I walked through the galleries of my local fine arts museum yesterday. I looked at Chinese pots dating back 8,ooo years and British watercolors only a century old. I gazed upon glossy silver and coins from the Byzantine Empire.

And I thought about how everything in the place was so stripped of context, trapped in those sterile glass boxes with only little placards to explain what it was.

In my art museum, it would be different. If I were going to display Medieval English stained glass from a church, you would walk into a darkened room with worn brick beneath your feet and the smell of incense in the air. The glass would be upon the wall with sunlight or at least faux sunlight shining through it. And you would sit upon a wooden pew with period church music softly playing, and thus experience it the way the artist intended.

If I were going to display Russian items, I would turn the thermostat in the room down until it was almost frigid. And you would walk a few steps through some artificial snow to get to the exhibit and you'd hear murmurs of authentic Russian conversation and maybe have to pay with a ruble to get inside.

If I were going to display ancient pots excavated from a Chinese burial chamber, I would recreate the very ambience of that chamber, as if my visitors were the archaeologists who discovered it.

Sunday, July 22, 2007

What was She thinking?


http://news.yahoo.com/s/ap/20070721/ap_on_re_eu/odd_france_kissed_painting

Out of France today comes this strange story of a Woman being arrested for kissing a famous painting. The kiss left a lipstick smudge behind, which was not considered an improvement to the original.

Wednesday, March 21, 2007

Portrait of the Artist as a Young Expectorator


Weird Internet discovery of the day.
I like it. It's slightly disturbing, as is most of the artist's (Kim Simonsson) work.
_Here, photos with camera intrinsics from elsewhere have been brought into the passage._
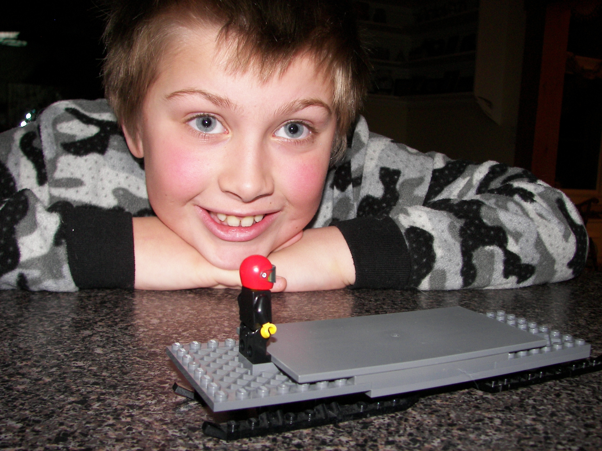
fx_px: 626
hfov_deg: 51.4
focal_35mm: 36
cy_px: 226
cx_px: 301
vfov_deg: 39.7
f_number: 2.8
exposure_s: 1/30
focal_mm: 6
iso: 100
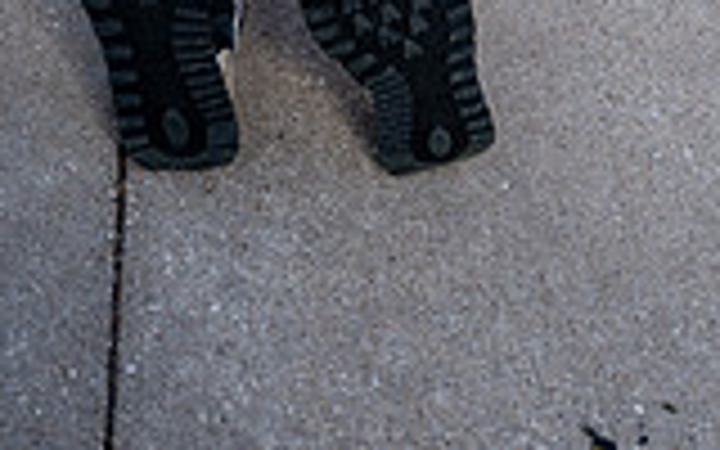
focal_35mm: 92
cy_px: -558
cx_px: 184
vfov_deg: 12.0
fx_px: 1805
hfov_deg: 22.4
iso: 100
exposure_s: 1/250
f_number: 4
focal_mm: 32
It's definitely not kitchsy like a Precious Moment or incomprehensible and annoying like a so-called modern art paint splatter.
It juxtaposes conflicting concepts in a bizzare fashion (cute little girl; unsettling, ghostly complexion; and decidedly uncute creation by said little girl of a long strand of saliva.)
Like Munch's Scream, it's devastatingly original and clearly not the product of a pretentious non-talent hiding behind the modern art label.